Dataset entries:
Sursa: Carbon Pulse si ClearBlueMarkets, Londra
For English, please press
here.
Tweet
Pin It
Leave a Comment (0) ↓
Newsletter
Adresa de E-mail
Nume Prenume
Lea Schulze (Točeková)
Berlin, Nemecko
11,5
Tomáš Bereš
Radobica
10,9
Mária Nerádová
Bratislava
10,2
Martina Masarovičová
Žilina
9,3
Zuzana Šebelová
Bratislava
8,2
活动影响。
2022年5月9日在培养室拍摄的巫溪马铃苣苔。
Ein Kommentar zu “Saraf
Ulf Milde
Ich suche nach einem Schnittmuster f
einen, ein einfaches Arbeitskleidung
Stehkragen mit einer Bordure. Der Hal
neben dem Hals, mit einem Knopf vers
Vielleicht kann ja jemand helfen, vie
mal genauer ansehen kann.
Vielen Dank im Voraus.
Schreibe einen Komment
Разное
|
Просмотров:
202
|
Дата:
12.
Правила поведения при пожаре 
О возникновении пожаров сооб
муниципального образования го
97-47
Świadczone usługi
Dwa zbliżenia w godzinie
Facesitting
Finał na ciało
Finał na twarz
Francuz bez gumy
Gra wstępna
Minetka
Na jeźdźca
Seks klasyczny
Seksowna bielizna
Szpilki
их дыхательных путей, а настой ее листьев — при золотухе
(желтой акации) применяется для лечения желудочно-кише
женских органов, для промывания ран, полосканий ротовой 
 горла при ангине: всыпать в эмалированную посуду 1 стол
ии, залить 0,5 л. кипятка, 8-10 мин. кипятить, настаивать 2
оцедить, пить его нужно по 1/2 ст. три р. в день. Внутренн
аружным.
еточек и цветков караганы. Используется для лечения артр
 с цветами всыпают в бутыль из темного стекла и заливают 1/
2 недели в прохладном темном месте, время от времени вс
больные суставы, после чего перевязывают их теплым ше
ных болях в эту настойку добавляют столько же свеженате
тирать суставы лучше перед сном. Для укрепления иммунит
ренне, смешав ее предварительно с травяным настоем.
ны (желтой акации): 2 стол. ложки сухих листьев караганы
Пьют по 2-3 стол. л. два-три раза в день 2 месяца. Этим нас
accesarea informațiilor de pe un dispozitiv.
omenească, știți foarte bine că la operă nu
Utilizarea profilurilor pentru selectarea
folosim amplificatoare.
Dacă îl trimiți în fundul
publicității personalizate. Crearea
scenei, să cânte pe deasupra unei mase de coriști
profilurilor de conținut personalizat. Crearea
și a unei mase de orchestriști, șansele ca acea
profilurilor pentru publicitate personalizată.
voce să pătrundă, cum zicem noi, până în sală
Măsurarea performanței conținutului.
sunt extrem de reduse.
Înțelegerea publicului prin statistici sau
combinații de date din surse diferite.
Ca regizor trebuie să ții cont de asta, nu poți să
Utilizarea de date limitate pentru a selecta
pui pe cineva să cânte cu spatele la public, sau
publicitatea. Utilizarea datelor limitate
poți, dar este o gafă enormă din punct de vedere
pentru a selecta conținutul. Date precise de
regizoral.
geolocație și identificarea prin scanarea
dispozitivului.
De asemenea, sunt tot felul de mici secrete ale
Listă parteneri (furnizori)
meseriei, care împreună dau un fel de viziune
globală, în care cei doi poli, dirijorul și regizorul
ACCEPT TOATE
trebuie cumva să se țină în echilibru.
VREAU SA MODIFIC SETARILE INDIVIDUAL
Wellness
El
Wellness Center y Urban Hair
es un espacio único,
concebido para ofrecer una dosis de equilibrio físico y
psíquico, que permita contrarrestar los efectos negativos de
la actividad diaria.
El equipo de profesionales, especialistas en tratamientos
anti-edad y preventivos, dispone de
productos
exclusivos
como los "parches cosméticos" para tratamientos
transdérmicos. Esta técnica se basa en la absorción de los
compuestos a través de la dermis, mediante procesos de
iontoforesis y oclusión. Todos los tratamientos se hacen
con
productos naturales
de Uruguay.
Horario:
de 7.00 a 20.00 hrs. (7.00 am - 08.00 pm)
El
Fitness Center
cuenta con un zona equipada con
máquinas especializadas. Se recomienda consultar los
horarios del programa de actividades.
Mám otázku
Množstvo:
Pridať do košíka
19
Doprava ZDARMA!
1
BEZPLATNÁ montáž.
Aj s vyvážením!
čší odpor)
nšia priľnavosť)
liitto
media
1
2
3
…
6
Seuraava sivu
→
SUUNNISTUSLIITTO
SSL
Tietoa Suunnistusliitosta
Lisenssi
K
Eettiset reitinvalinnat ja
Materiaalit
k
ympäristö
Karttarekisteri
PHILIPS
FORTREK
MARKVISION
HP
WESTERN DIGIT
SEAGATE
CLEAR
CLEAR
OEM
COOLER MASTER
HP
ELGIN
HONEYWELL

*REQUIREMENT*: Write the complete data out, exactly as above.

*WRITTEN ANSWER*:
Sursa: Carbon Pulse si ClearBlueMarkets, Londra
For English, please press
here.
Tweet
Pin It
Leave a Comment (0) ↓
Newsletter
Adresa de E-mail
Nume Prenume
Lea Schulze (Točeková)
Berlin, Nemecko
11,5
Tomáš Bereš
Radobica
10,9
Mária Nerádová
Bratislava
10,2
Martina Masarovičová
Žilina
9,3
Zuzana Šebelová
Bratislava
8,2
活动影响。
2022年5月9日在培养室拍摄的巫溪马铃苣苔。
Ein Kommentar zu “Saraf
Ulf Milde
Ich suche nach einem Schnittmuster f
einen, ein einfaches Arbeitskleidung
Stehkragen mit einer Bordure. Der Hal
neben dem Hals, mit einem Knopf vers
Vielleicht kann ja jemand helfen, vie
mal genauer ansehen kann.
Vielen Dank im Voraus.
Schreibe einen Komment
Разное
|
Просмотров:
202
|
Дата:
12.
Правила поведения при пожаре 
О возникновении пожаров сооб
муниципального образования го
97-47
Świadczone usługi
Dwa zbliżenia w godzinie
Facesitting
Finał na ciało
Finał na twarz
Francuz bez gumy
Gra wstępna
Minetka
Na jeźdźca
Seks klasyczny
Seksowna bielizna
Szpilki
их дыхательных путей, а настой ее листьев — при золотухе
(желтой акации) применяется для лечения желудочно-кише
женских органов, для промывания ран, полосканий ротовой 
 горла при ангине: всыпать в эмалированную посуду 1 стол
ии, залить 0,5 л. кипятка, 8-10 мин. кипятить, настаивать 2
оцедить, пить его нужно по 1/2 ст. три р. в день. Внутренн
аружным.
еточек и цветков караганы. Используется для лечения артр
 с цветами всыпают в бутыль из темного стекла и заливают 1/
2 недели в прохладном темном месте, время от времени вс
больные суставы, после чего перевязывают их теплым ше
ных болях в эту настойку добавляют столько же свеженате
тирать суставы лучше перед сном. Для укрепления иммунит
ренне, смешав ее предварительно с травяным настоем.
ны (желтой акации): 2 стол. ложки сухих листьев караганы
Пьют по 2-3 стол. л. два-три раза в день 2 месяца. Этим нас
accesarea informațiilor de pe un dispozitiv.
omenească, știți foarte bine că la operă nu
Utilizarea profilurilor pentru selectarea
folosim amplificatoare.
Dacă îl trimiți în fundul
publicității personalizate. Crearea
scenei, să cânte pe deasupra unei mase de coriști
profilurilor de conținut personalizat. Crearea
și a unei mase de orchestriști, șansele ca acea
profilurilor pentru publicitate personalizată.
voce să pătrundă, cum zicem noi, până în sală
Măsurarea performanței conținutului.
sunt extrem de reduse.
Înțelegerea publicului prin statistici sau
combinații de date din surse diferite.
Ca regizor trebuie să ții cont de asta, nu poți să
Utilizarea de date limitate pentru a selecta
pui pe cineva să cânte cu spatele la public, sau
publicitatea. Utilizarea datelor limitate
poți, dar este o gafă enormă din punct de vedere
pentru a selecta conținutul. Date precise de
regizoral.
geolocație și identificarea prin scanarea
dispozitivului.
De asemenea, sunt tot felul de mici secrete ale
Listă parteneri (furnizori)
meseriei, care împreună dau un fel de viziune
globală, în care cei doi poli, dirijorul și regizorul
ACCEPT TOATE
trebuie cumva să se țină în echilibru.
VREAU SA MODIFIC SETARILE INDIVIDUAL
Wellness
El
Wellness Center y Urban Hair
es un espacio único,
concebido para ofrecer una dosis de equilibrio físico y
psíquico, que permita contrarrestar los efectos negativos de
la actividad diaria.
El equipo de profesionales, especialistas en tratamientos
anti-edad y preventivos, dispone de
productos
exclusivos
como los "parches cosméticos" para tratamientos
transdérmicos. Esta técnica se basa en la absorción de los
compuestos a través de la dermis, mediante procesos de
iontoforesis y oclusión. Todos los tratamientos se hacen
con
productos naturales
de Uruguay.
Horario:
de 7.00 a 20.00 hrs. (7.00 am - 08.00 pm)
El
Fitness Center
cuenta con un zona equipada con
máquinas especializadas. Se recomienda consultar los
horarios del programa de actividades.
Mám otázku
Množstvo:
Pridať do košíka
19
Doprava ZDARMA!
1
BEZPLATNÁ montáž.
Aj s vyvážením!
čší odpor)
nšia priľnavosť)
liitto
media
1
2
3
…
6
Seuraava sivu
→
SUUNNISTUSLIITTO
SSL
Tietoa Suunnistusliitosta
Lisenssi
K
Eettiset reitinvalinnat ja
Materiaalit
k
ympäristö
Karttarekisteri
PHILIPS
FORTREK
MARKVISION
HP
WESTERN DIGIT
SEAGATE
CLEAR
CLEAR
OEM
COOLER MASTER
HP
ELGIN
HONEYWELL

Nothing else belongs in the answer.